В тот же день отбыли из Москвы западные военные делегации, которых провожали
малоизвестные московские генералы. Накануне они просили в письме маршала
Ворошилова о встрече, но ответа не получили. Ворошилов позже ссылался в свое
извинение на то обстоятельство, что он был в это время на утиной охоте.
С заключением московского договора, с точки зрения Гитлера, были созданы все
условия для быстрого, ошеломляющего триумфа над Польшей; происходившее
далее было механическим процессом, «вроде того, как горит бикфордов шнур».
Поэтому в оставшееся время все его внимание было направлено на попытку
усилить свое алиби, не допустить помех и еще больше отдалить западные державы
от Польши, хотя эту дистанцию и так уже, как казалось, удалось сделать
значительной. С этими тремя целями были связаны все инициативы и последние
предложения оставшихся восьми дней, на которые возлагалось так много
напрасных надежд.
Уже речь, с которой Гитлер выступил 22 августа в Оберзальцберге, была
полностью определена этими соображениями. В превосходном настроении, уже
уверенный в успехе переговоров в Москве, он обрисовал перед военным
командованием, пока над горами бушевала гроза, сложившееся положение и еще
раз обосновал свое бесповоротное решение начать войну: как значение его
личности и ее ни с чем не сравнимый авторитет, так и экономическое положение
требуют пойти на схватку: «Нам не остается ничего другого, надо действовать».
Политические соображения и ситуация в плане союзов также говорят в пользу
быстрого решения: «Через два-три года этих счастливых обстоятельств не будет.
Никто не знает, как долго я еще проживу. Поэтому пусть столкновение произойдет
лучше сейчас», – говорилось в одной из записей этой речи . Затем он еще раз
обосновал свою убежденность в том, что западные державы не станут серьезно
вмешиваться:
«У противника была еще надежда, что после захвата Польши в качестве врага
выступит Россия. Противник не учел моей большой решительности. Наши
противники – жалкие черви. Я видел их в Мюнхене.

* [Записанные данные]:
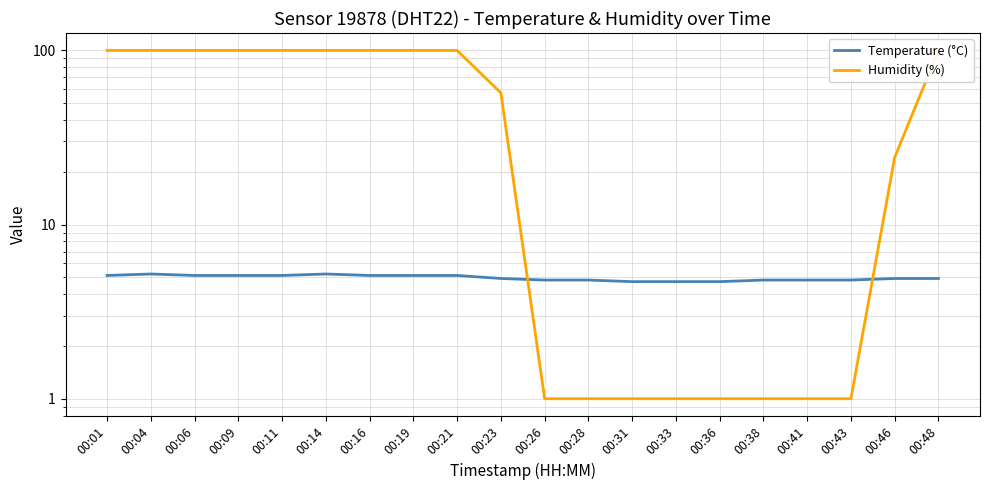

At which label does Temperature (°C) reach its peak?

00:04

* [Задача 1]:
Перечислите три цели, на которые, согласно отрывку, Гитлер направил все свое внимание в оставшееся время.
* [Задача 2]:
Измените отрывок, начав с предложения со словами «В тот же день» и закончив после слов «напрасных надежд.». В этом фрагменте замените «бикфордов шнур» на «запальный шнур».

* [Решение задачи 1]:
1. Усилить свое алиби.
2. Не допустить помех.
3. Еще больше отдалить западные державы от Польши.

* [Решение задачи 2]:
В тот же день отбыли из Москвы западные военные делегации, которых провожали
малоизвестные московские генералы. Накануне они просили в письме маршала
Ворошилова о встрече, но ответа не получили. Ворошилов позже ссылался в свое
извинение на то обстоятельство, что он был в это время на утиной охоте.
С заключением московского договора, с точки зрения Гитлера, были созданы все
условия для быстрого, ошеломляющего триумфа над Польшей; происходившее
далее было механическим процессом, «вроде того, как горит запальный шнур».
Поэтому в оставшееся время все его внимание было направлено на попытку
усилить свое алиби, не допустить помех и еще больше отдалить западные державы
от Польши, хотя эту дистанцию и так уже, как казалось, удалось сделать
значительной. С этими тремя целями были связаны все инициативы и последние
предложения оставшихся восьми дней, на которые возлагалось так много
напрасных надежд.